Write out the entire listing below exactly as it appears, minus any pictures.

----- INPUT RECORDS

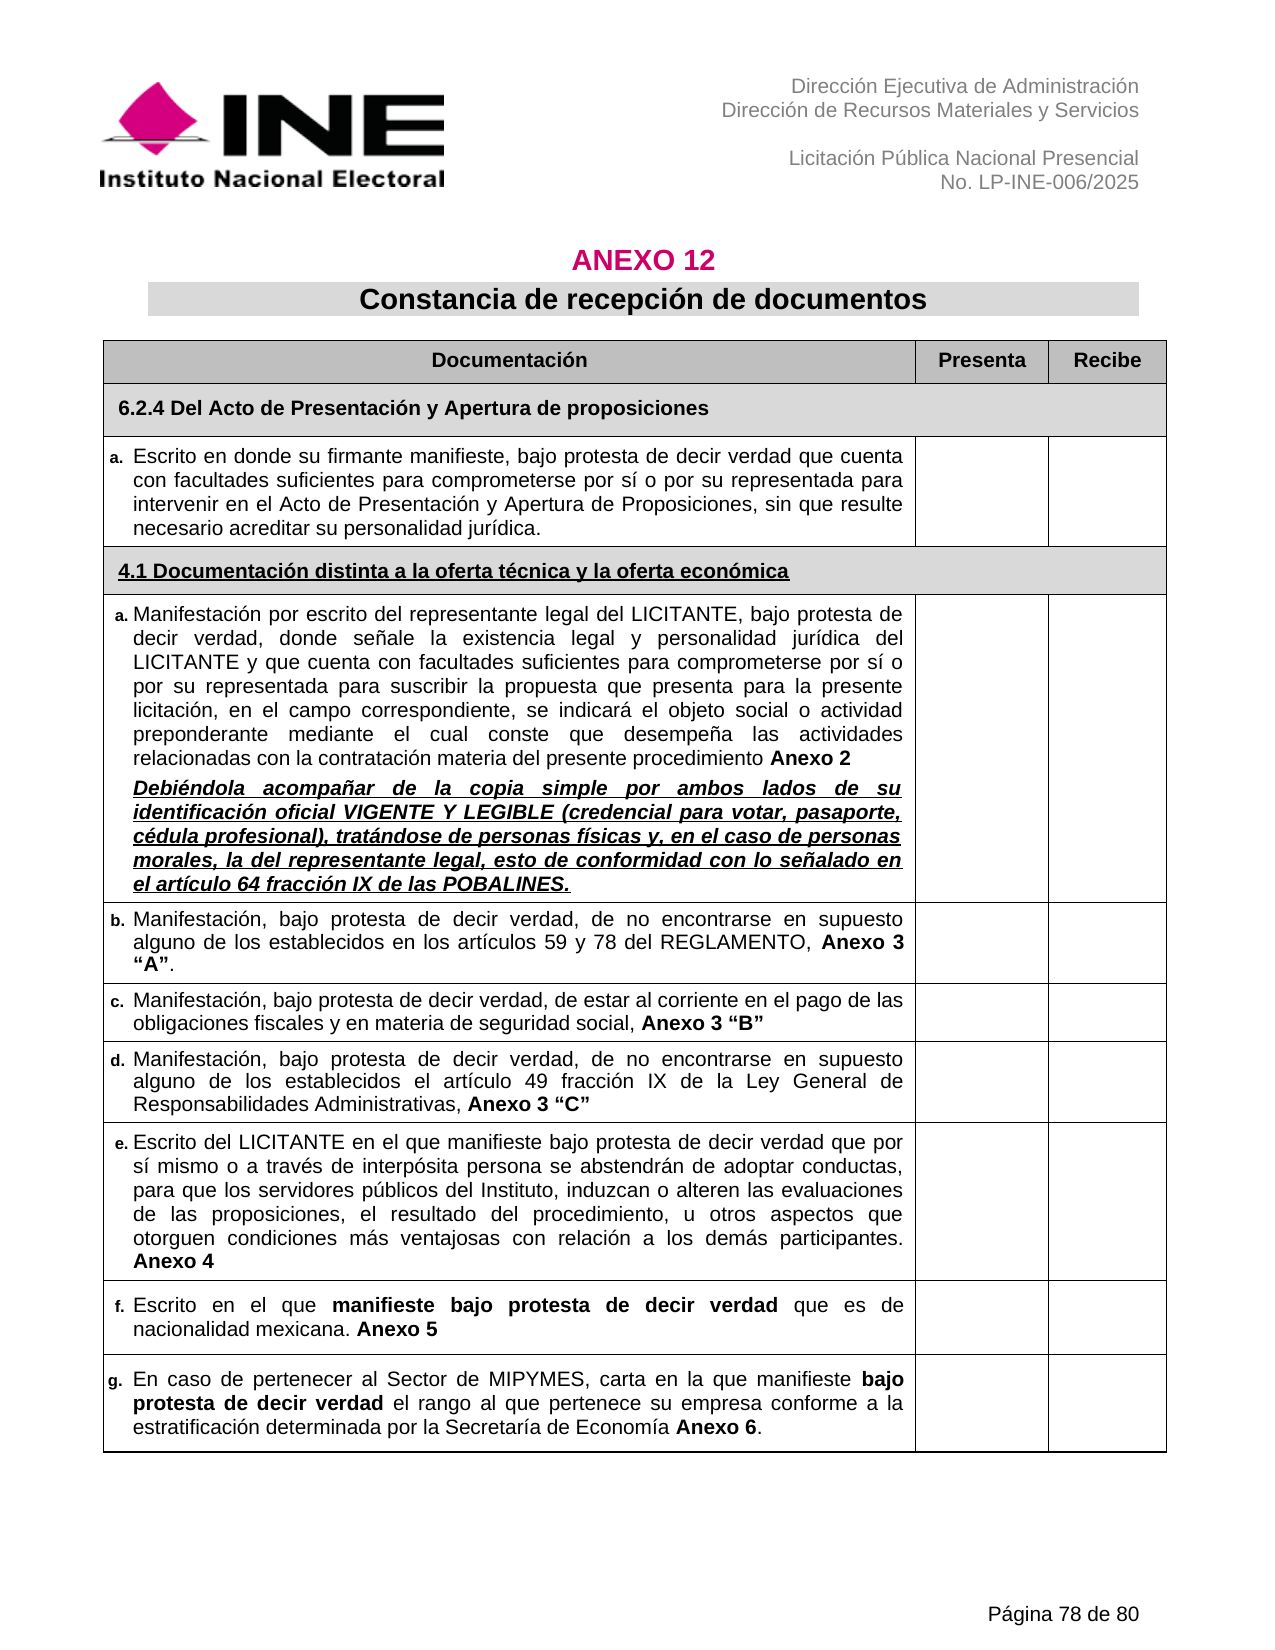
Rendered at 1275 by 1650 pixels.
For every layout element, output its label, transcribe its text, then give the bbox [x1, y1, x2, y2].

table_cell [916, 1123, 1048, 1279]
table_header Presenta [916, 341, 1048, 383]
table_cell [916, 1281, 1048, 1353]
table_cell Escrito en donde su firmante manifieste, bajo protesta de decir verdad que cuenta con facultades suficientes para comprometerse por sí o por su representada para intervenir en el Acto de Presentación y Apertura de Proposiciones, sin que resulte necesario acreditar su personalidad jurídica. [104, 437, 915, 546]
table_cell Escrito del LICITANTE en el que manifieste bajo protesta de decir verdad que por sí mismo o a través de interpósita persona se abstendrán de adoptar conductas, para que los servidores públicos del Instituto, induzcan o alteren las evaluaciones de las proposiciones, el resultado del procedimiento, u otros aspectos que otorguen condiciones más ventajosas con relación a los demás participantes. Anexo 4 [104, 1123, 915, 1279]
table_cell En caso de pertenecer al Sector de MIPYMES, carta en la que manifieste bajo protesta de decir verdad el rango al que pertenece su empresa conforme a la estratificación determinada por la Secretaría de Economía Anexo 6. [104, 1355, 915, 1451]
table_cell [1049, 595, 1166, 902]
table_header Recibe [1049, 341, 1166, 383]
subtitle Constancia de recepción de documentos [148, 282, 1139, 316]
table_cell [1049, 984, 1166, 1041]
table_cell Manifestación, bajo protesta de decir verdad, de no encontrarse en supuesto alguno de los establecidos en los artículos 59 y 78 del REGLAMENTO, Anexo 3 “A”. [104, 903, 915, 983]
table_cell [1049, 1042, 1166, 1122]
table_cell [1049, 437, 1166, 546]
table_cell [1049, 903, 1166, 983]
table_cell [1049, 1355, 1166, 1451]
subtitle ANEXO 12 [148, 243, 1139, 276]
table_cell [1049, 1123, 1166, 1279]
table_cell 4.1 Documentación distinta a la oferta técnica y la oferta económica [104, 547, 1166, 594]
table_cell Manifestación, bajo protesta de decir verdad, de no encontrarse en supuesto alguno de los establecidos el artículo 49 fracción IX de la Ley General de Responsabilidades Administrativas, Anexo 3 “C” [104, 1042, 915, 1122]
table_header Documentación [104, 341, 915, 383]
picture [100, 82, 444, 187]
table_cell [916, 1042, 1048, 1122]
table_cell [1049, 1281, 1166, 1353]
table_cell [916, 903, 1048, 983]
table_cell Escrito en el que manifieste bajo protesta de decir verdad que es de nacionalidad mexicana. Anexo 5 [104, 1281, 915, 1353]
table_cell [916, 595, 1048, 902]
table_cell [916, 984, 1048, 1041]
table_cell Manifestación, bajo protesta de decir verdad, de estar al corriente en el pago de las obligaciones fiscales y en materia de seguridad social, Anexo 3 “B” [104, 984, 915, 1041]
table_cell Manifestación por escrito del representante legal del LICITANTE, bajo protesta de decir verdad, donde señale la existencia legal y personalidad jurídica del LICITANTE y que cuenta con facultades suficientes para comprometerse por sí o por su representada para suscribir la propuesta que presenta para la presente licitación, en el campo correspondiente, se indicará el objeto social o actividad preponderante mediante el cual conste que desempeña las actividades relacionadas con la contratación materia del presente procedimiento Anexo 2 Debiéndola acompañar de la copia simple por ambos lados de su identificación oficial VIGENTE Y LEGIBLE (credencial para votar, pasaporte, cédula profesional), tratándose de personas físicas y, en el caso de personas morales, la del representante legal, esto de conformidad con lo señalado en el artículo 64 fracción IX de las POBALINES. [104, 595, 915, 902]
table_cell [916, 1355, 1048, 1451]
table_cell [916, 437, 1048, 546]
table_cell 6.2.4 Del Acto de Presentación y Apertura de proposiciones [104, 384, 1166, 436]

----------

» **EXERCISE OUTPUT**
Rendered at 1275 by 1650 pixels.
For every layout element, output its label, transcribe its text, then give the bbox [x1, y1, x2, y2].

table_cell [916, 1123, 1048, 1279]
table_header Presenta [916, 341, 1048, 383]
table_cell [916, 1281, 1048, 1353]
table_cell Escrito en donde su firmante manifieste, bajo protesta de decir verdad que cuenta con facultades suficientes para comprometerse por sí o por su representada para intervenir en el Acto de Presentación y Apertura de Proposiciones, sin que resulte necesario acreditar su personalidad jurídica. [104, 437, 915, 546]
table_cell Escrito del LICITANTE en el que manifieste bajo protesta de decir verdad que por sí mismo o a través de interpósita persona se abstendrán de adoptar conductas, para que los servidores públicos del Instituto, induzcan o alteren las evaluaciones de las proposiciones, el resultado del procedimiento, u otros aspectos que otorguen condiciones más ventajosas con relación a los demás participantes. Anexo 4 [104, 1123, 915, 1279]
table_cell En caso de pertenecer al Sector de MIPYMES, carta en la que manifieste bajo protesta de decir verdad el rango al que pertenece su empresa conforme a la estratificación determinada por la Secretaría de Economía Anexo 6. [104, 1355, 915, 1451]
table_cell [1049, 595, 1166, 902]
table_header Recibe [1049, 341, 1166, 383]
subtitle Constancia de recepción de documentos [148, 282, 1139, 316]
table_cell [1049, 984, 1166, 1041]
table_cell Manifestación, bajo protesta de decir verdad, de no encontrarse en supuesto alguno de los establecidos en los artículos 59 y 78 del REGLAMENTO, Anexo 3 “A”. [104, 903, 915, 983]
table_cell [1049, 1042, 1166, 1122]
table_cell [1049, 437, 1166, 546]
table_cell [1049, 903, 1166, 983]
table_cell [1049, 1355, 1166, 1451]
subtitle ANEXO 12 [148, 243, 1139, 276]
table_cell [1049, 1123, 1166, 1279]
table_cell 4.1 Documentación distinta a la oferta técnica y la oferta económica [104, 547, 1166, 594]
table_cell Manifestación, bajo protesta de decir verdad, de no encontrarse en supuesto alguno de los establecidos el artículo 49 fracción IX de la Ley General de Responsabilidades Administrativas, Anexo 3 “C” [104, 1042, 915, 1122]
table_header Documentación [104, 341, 915, 383]
picture [100, 82, 444, 187]
table_cell [916, 1042, 1048, 1122]
table_cell [1049, 1281, 1166, 1353]
table_cell [916, 903, 1048, 983]
table_cell Escrito en el que manifieste bajo protesta de decir verdad que es de nacionalidad mexicana. Anexo 5 [104, 1281, 915, 1353]
table_cell [916, 595, 1048, 902]
table_cell [916, 984, 1048, 1041]
table_cell Manifestación, bajo protesta de decir verdad, de estar al corriente en el pago de las obligaciones fiscales y en materia de seguridad social, Anexo 3 “B” [104, 984, 915, 1041]
table_cell Manifestación por escrito del representante legal del LICITANTE, bajo protesta de decir verdad, donde señale la existencia legal y personalidad jurídica del LICITANTE y que cuenta con facultades suficientes para comprometerse por sí o por su representada para suscribir la propuesta que presenta para la presente licitación, en el campo correspondiente, se indicará el objeto social o actividad preponderante mediante el cual conste que desempeña las actividades relacionadas con la contratación materia del presente procedimiento Anexo 2 Debiéndola acompañar de la copia simple por ambos lados de su identificación oficial VIGENTE Y LEGIBLE (credencial para votar, pasaporte, cédula profesional), tratándose de personas físicas y, en el caso de personas morales, la del representante legal, esto de conformidad con lo señalado en el artículo 64 fracción IX de las POBALINES. [104, 595, 915, 902]
table_cell [916, 1355, 1048, 1451]
table_cell [916, 437, 1048, 546]
table_cell 6.2.4 Del Acto de Presentación y Apertura de proposiciones [104, 384, 1166, 436]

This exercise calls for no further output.